PARTS OF THE EXERCISE:
1 - In the car displacement post, how many kilometers does the car travel east?
2 - In the car displacement post, retype the passage between "We have: .$\displaystyle" and "in part (a).", inclusive.
3 - Continue the car displacement post from the point where it stops.

EXTRACTED TEXT:
Hello, BiGpO6790!

A car is driven east for a distance of 45 km, then north for 29 km,

and then in a direction 29° east of north for 27 km.

Determine:

(a) the magnitude (in km) of the car's total displacement from its starting point

(b) the angle (from east) of the car's total displacement measured from its starting direction. Code:

N * D
: /:
:29°/ :
: /27: y
: / :
:/61° :
C * - - * E
| x :
| :
29 | : 29
| :
A * - - - - - - * - - *
45 B x F

The car started at $\displaystyle A$, drove east 45 km to $\displaystyle B$,

then north 29 km to $\displaystyle C$, then at heading N29°E for 27 km to $\displaystyle D.$

We have: .$\displaystyle AB = 45,\:BC = EF = 29,\:CD = 27$

. . $\displaystyle \angle NCD = 29^o \quad\Rightarrow\quad \angle DCE = 61^o$

Let $\displaystyle x = CE = BF,\:y = DE$

Draw line segment $\displaystyle AD.$

Its length is the displacement in part (a).

EXCERPTED RECORDS:
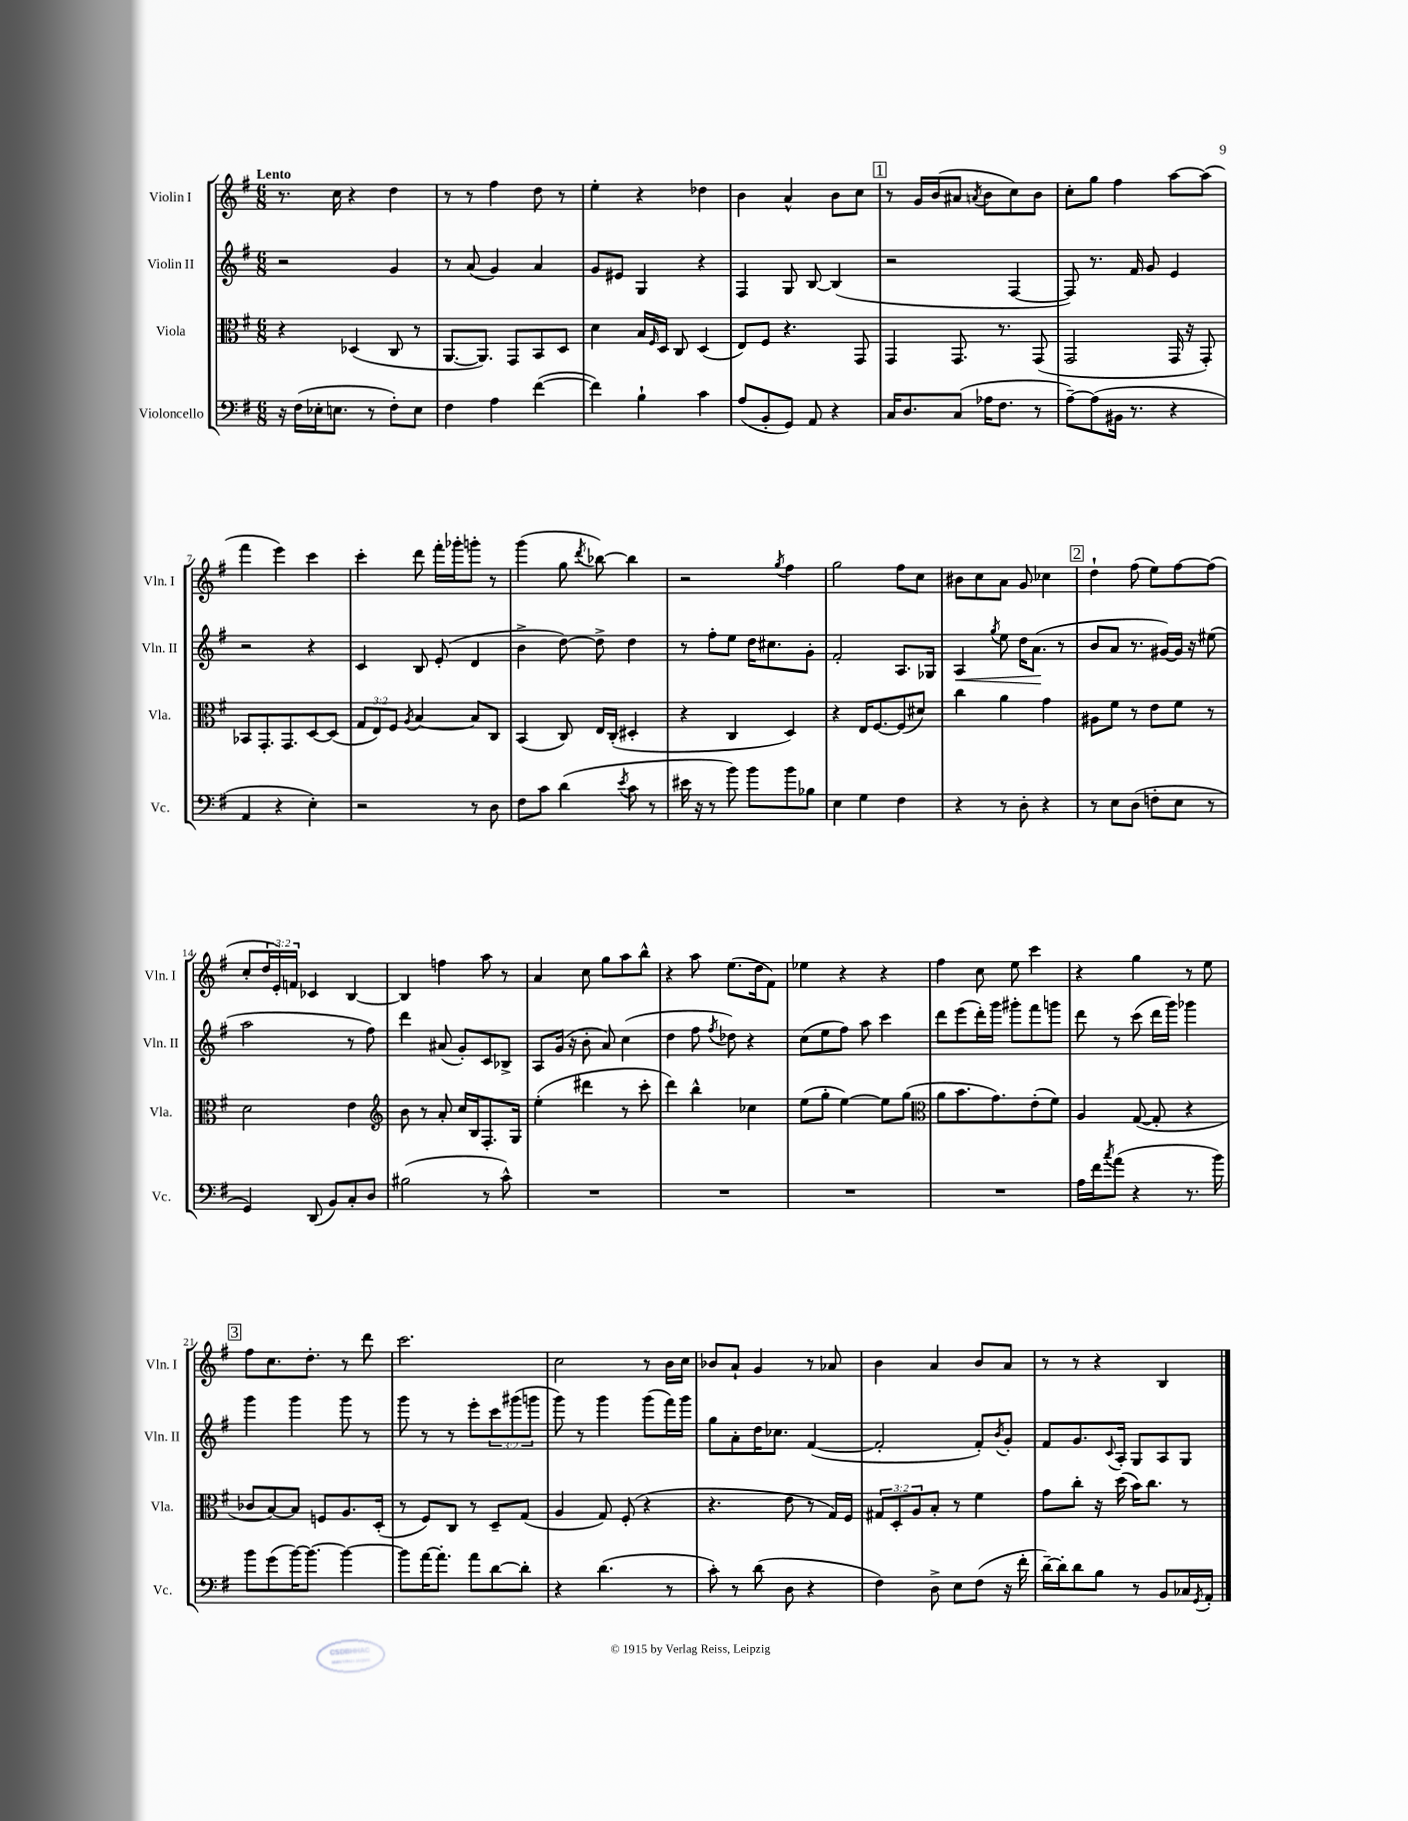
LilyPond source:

<<
\new StaffGroup <<
\new Staff = "s0" \with { instrumentName = "Violin I" shortInstrumentName = "Vln. I" } {
    \clef treble \key g \major \numericTimeSignature \time 6/8 \override Staff.TupletNumber.text = #tuplet-number::calc-fraction-text \tempo "Lento"
    r8. c''16 r4 d''4 |
    r8 r8 fis''4 d''8 r8 |
    e''4-. r4 des''4 |
    b'4 a'4-^ b'8 c''8 |
    \mark \markup { \box "1" } r8 g'16 b'16( ais'8 \acciaccatura { a'8 } b'8 c''8) b'8 |
    c''8-. g''8 fis''4 a''8~ a''8( |
    fis'''4 e'''4) c'''4 |
    c'''4-. d'''8 fis'''16-. ges'''16-. g'''8-. r8 |
    g'''4( g''8 \acciaccatura { d'''8 } bes''8~) bes''4 |
    r2 \acciaccatura { g''8 } fis''4 |
    g''2 fis''8 c''8 |
    bis'8 c''8 a'8 g'8 ces''4 |
    \mark \markup { \box "2" } d''4-! fis''8( e''8) fis''8~ fis''8( |
    c''8-. \tuplet 3/2 { d''16 e'16-.) f'16 } ces'4 b4~ |
    b4 f''4 a''8 r8 |
    a'4 c''8 g''8 a''8 b''8-^ |
    r4 a''8 e''8.( d''16 fis'8) |
    ees''4 r4 r4 |
    fis''4 c''8 e''8 c'''4 |
    r4 g''4 r8 e''8 |
    \mark \markup { \box "3" } fis''8 c''8. d''8.-. r8 d'''8 |
    c'''2. |
    c''2 r8 b'16 c''16 |
    bes'8 a'8-! g'4 r8 aes'8 |
    b'4 a'4 b'8 a'8 |
    r8 r8 r4 b4 \bar "|." |
}
\new Staff = "s1" \with { instrumentName = "Violin II" shortInstrumentName = "Vln. II" } {
    \clef treble \key g \major \numericTimeSignature \time 6/8 \override Staff.TupletNumber.text = #tuplet-number::calc-fraction-text
    r2 g'4 |
    r8 a'8( g'4) a'4 |
    g'8 eis'8 g4 r4 |
    fis4 g8 b8~ b4( |
    \mark \markup { \box "1" } r2 fis4~ |
    fis8) r8. fis'16 g'8 e'4 |
    r2 r4 |
    c'4 b8 e'8-.( d'4 |
    b'4-> d''8~) d''8-> d''4 |
    r8 fis''8-. e''8 d''16 cis''8. g'8-. |
    fis'2-. a8. ges16 |
    a4\< \acciaccatura { g''8 } e''8 d''16 a'8.\!( r8 |
    \mark \markup { \box "2" } b'8 a'8 r8. gis'16~) gis'16 r16 eis''8( |
    a''2 r8 fis''8) |
    d'''4 ais'8( g'8-.) c'8 bes8-> |
    a8 g'16( r16 b'8-. a'8) c''4( |
    d''4 fis''8 \acciaccatura { fis''8 } des''8) r4 |
    c''8( e''8 fis''8) a''8 c'''4 |
    d'''8 e'''8( d'''16-.) g'''16 gis'''8-. fis'''8 g'''8 |
    d'''8 r8 c'''8( d'''16 g'''16) ges'''4 |
    \mark \markup { \box "3" } g'''4 g'''4 g'''8 r8 |
    g'''8 r8 r8 e'''8-. \tuplet 3/2 { c'''8 gis'''8( g'''8 } |
    g'''8) r8 g'''4 g'''8( fis'''16) g'''16 |
    g''8 a'8-. d''16 ces''8. fis'4~( |
    fis'2-. fis'8-.) \acciaccatura { b'8 } g'8-. |
    fis'8 g'8. \appoggiatura { c'8 } a16-. g8 a8 g8 \bar "|." |
}
\new Staff = "s2" \with { instrumentName = "Viola" shortInstrumentName = "Vla." } {
    \clef alto \key g \major \numericTimeSignature \time 6/8 \override Staff.TupletNumber.text = #tuplet-number::calc-fraction-text
    r4 des4( c8 r8 |
    a,8.~ a,8.) g,8 b,8 d8 |
    d'4 b16 \grace { fis16 } d16 c8 d4( |
    e8) fis8 r4. g,8 |
    \mark \markup { \box "1" } g,4 g,8. r8. g,8( |
    g,2 g,16 r16 g,8-.) |
    bes,8 g,8.-. g,8. d8~ d8( |
    \tuplet 3/2 { g8 e8) fis8 } \acciaccatura { a8 } b4~ b8 c8 |
    b,4( c8) e16 c16-.( dis4-. |
    r4 c4 d4) |
    r4 e16 fis8.~ fis8( dis'8) |
    c''4 a'4 g'4 |
    \mark \markup { \box "2" } ais8 fis'8 r8 e'8 fis'8 r8 |
    d'2 e'4 |
    \clef treble b'8 r8 a'8-. c''16 b16 fis8.-. g16 |
    e''4-.( dis'''4 r8 c'''8-. |
    d'''4) b''4-^ ces''4 |
    e''8( g''8-. e''4~) e''8 g''8( |
    \clef alto a'8 b'8. g'8.) e'8-.( fis'8) |
    a4 g8~( g8-. r4 |
    \mark \markup { \box "3" } ces'8 b8~) b8 f8 a8. d16-.( |
    r8 fis8) c8 r8 d8-- g8( |
    a4 g8) fis8-.( r4 |
    r4. e'8 r8 g16) fis16 |
    \tuplet 3/2 { gis8 d8-. a8 } b8-. r8 fis'4 |
    g'8 c''8-. r16 d''16( b'16) c''8. r8 \bar "|." |
}
\new Staff = "s3" \with { instrumentName = "Violoncello" shortInstrumentName = "Vc." } {
    \clef bass \key g \major \numericTimeSignature \time 6/8
    r16 fis16( ees16-. e8. r8 fis8-.) e8 |
    fis4 a4 fis'4~( |
    fis'4) b4-! c'4 |
    a8( b,8-. g,8) a,8 r4 |
    \mark \markup { \box "1" } c16 d8. c8( aes16 fis8. r8 |
    a8~--) a8( bis,16 r8. r4 |
    a,4 r4 e4-.) |
    r2 r8 d8 |
    fis8 c'8 d'4( \acciaccatura { e'8 } c'8 r8 |
    eis'16 r16 r8 b'8) b'8 b'8 bes8 |
    e4 g4 fis4 |
    r4 r8 d8-. r4 |
    \mark \markup { \box "2" } r8 e8 d8( f8-. e8 r8 |
    g,4) d,8( b,8) c8-. d8 |
    bis2( r8 c'8-^) |
    R2. |
    R2. |
    R2. |
    R2. |
    a16 fis'16 \acciaccatura { c''8 } a'8( r4 r8. b'16) |
    \mark \markup { \box "3" } b'8 g'8( b'16~) b'8.~ b'4~ |
    b'8 a'16~ a'8.-. a'8 d'8~ d'8-. |
    r4 d'4.( r8 |
    c'8-.) r8 d'8( d8 r4 |
    fis4) d8-> e8 fis8( r16 fis'16-. |
    d'16~--) d'16-. d'8 b8 r8 b,8 ces16 \acciaccatura { g,8 } a,16-. \bar "|." |
}
>>
>>
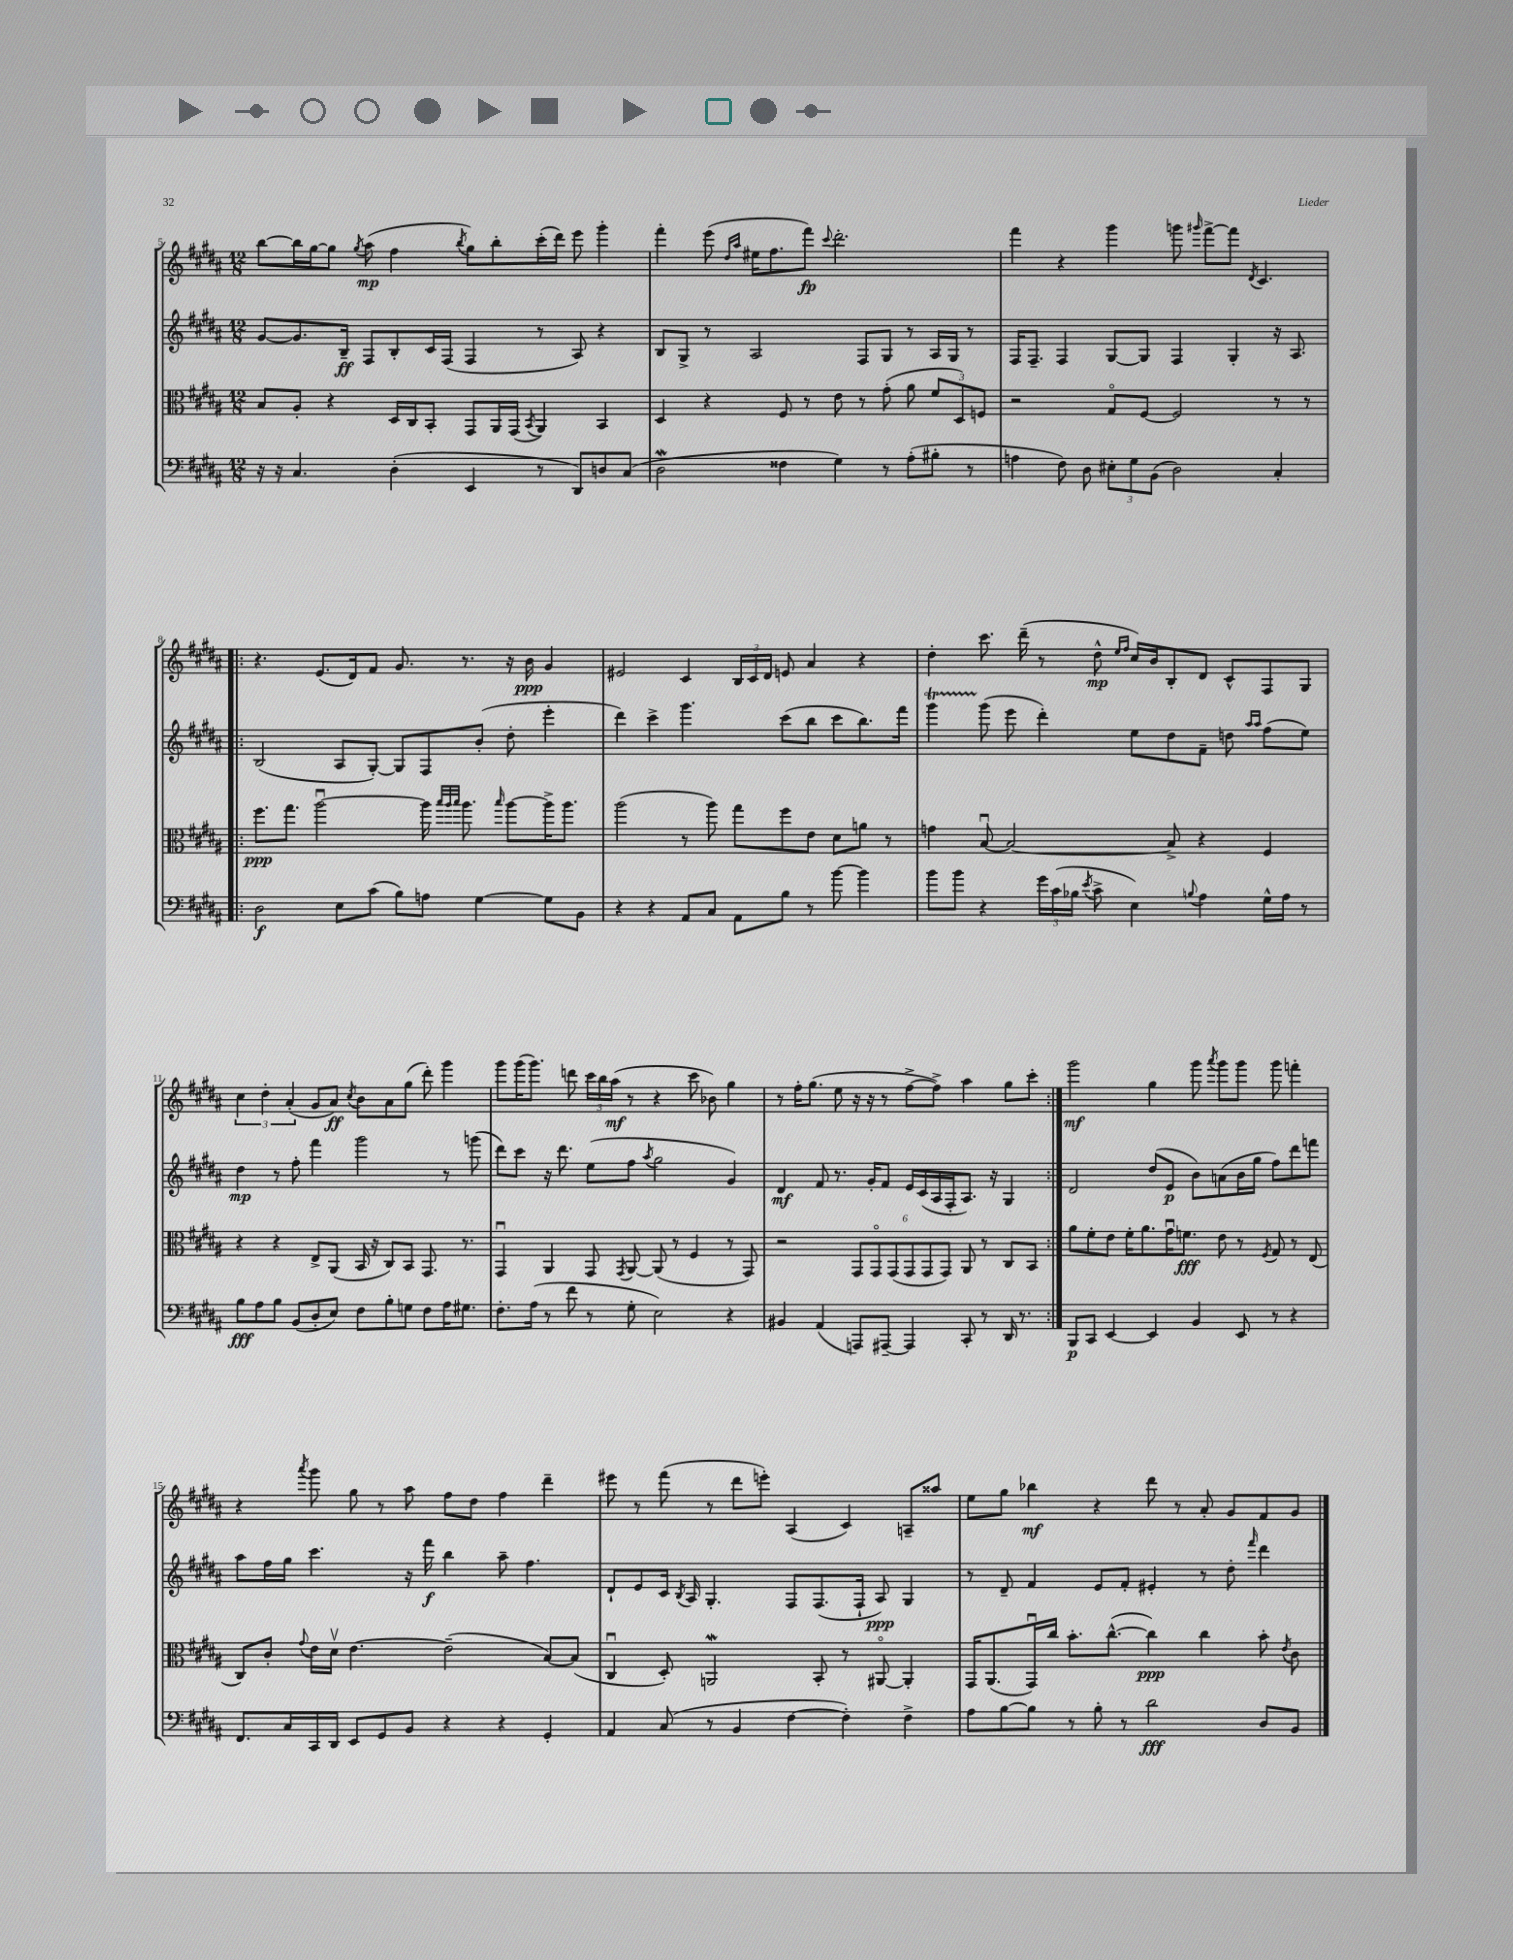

EXERCISE RESPONSES:
1 - 45 km

2 -
We have: .$\displaystyle AB = 45,\:BC = EF = 29,\:CD = 27$

. . $\displaystyle \angle NCD = 29^o \quad\Rightarrow\quad \angle DCE = 61^o$

Let $\displaystyle x = CE = BF,\:y = DE$

Draw line segment $\displaystyle AD.$

Its length is the displacement in part (a).

3 -
. . In right triangle $\displaystyle DFA\!:\;\;AD \:=\:\sqrt{(x+45)^2 + (y+29)^2}$ .[1]

In right triangle $\displaystyle DEC\!:\;\;\begin{Bmatrix}x \:=\:27\cos61^o \:\approx\:13.09 \\ y \:=\:27\sin61^o \:\approx\:23.61\end{Bmatrix}$

Substitute into [1]: /$\displaystyle AD \:=\:\sqrt{(13.09+ 45)^2 + (23.61 + 29)^2} \:=\:\sqrt{58.09^2 + 52.61^2} \:\approx\:78.37\text{ km}$ .(a)

We want: .$\displaystyle \theta = \angle DAF$

$\displaystyle \tan\theta \:=\:\frac{DF}{AF} \:=\:\frac{52.61}{58.09} \:=\:0.905663625$

Therefore: .$\displaystyle \theta \;\approx\;42.17^o $ .(b)